Passado o tempo, a população colocou em sua pauta o combate à corrupção e apoio à operação Lava Jato. A direita do país, sua elite, fortemente apoiados pela imprensa, aproveitaram-se da situação para criar clima e concretizar um processo de impeachment sem base constitucional, afastando a presidenta legitimamente eleita do poder.
Além de tentar “conter a sangria” das investigações, como dito e repetido em gravações de senadores aliados do governo interino, o outro motivo para o impeachment foi alterar o programa de governo e reduzir as políticas públicas em benefício de despesas financeiras e do mercado, o que é flagrantemente contrário ao movimento reivindicatório de 2013.
É isso, exatamente, o que faz a Proposta de Emenda Constitucional que Michel Temer mandou ao Congresso Nacional nesta semana, estabelecendo teto de gastos no orçamento da União, que não poderão crescer, de um ano para outro, mais do que a inflação do período.
Nunca é demais lembrar que o efeito prático dessa proposta, se fosse aplicada dos anos de 2006 a 2015 para as ações de Saúde, R$ 178 bilhões teriam deixado de ser investidos. No caso da Educação a perda seria de R$ 321,3 bilhões. Isso sem falar das medidas que virão para desestruturar o sistema previdenciário e acabar com os reajustes reais do salário mínimo.
A população já começou a perceber o que está acontecendo e volta às ruas protestar, não só por conta das perdas objetivas que virão, mas também por direitos e avanços conquistados que também estão na pauta dos retrocessos.
O Brasil que está protestando contra a cultura do estupro, contra o enfraquecimento das escolas públicas, contra os homicídios dos jovens negros e pobres “representa a grande potência criativa deste momento”, como escreveu a escritora Eliane Brum, recentemente. E continua ela… “É importante perceber, porém, que há ganhos que não retrocedem. A primeira geração de jovens negros que chegou à universidade não vai deixar de pressionar pela ampliação dos acessos. Assim como as mulheres que se empoderaram ao receber o Bolsa Família já se tornaram outras. É fundamental identificar onde está o movimento. E onde está a paralisia. Ou mesmo o retrocesso. Descolados do Brasil que se move, nem o governo nem o Congresso têm resposta. Em parte, porque sequer entendem o que dizem os manifestantes que ocuparam as ruas.”
Fazemos no nosso cotidiano de governo e parlamento um debate mudo a maioria do povo brasileiro, sem nos dar conta que não temos, assim, possibilidade de representá-lo.

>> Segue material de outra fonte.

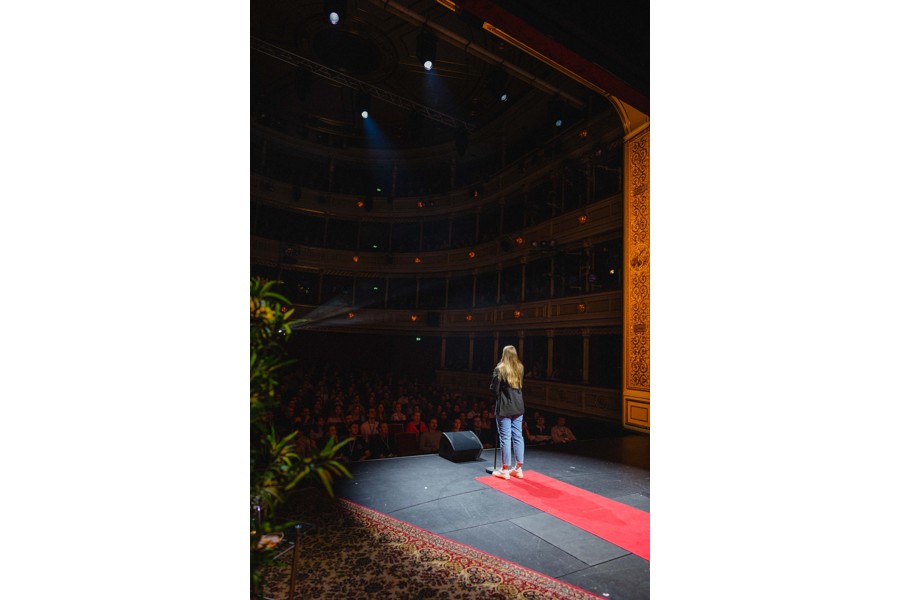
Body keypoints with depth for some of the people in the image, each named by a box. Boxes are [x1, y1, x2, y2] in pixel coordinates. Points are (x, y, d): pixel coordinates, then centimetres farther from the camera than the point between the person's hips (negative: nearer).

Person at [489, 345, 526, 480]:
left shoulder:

A pauta real, do cotidiano das pessoas, tem de voltar ao centro dos debates. Respeito, dignidade, acesso a políticas públicas, mais saúde, educação, transporte de qualidade. É isso que concretiza a democracia pela qual tanto lutamos ultimamente. Queremos o fim desse golpe, o “fora Temer”, fim dos retrocessos, garantia dos direitos. Mas isso só será possível, novamente, quando a política estiver perto do povo. Para isso, ele precisa decidir!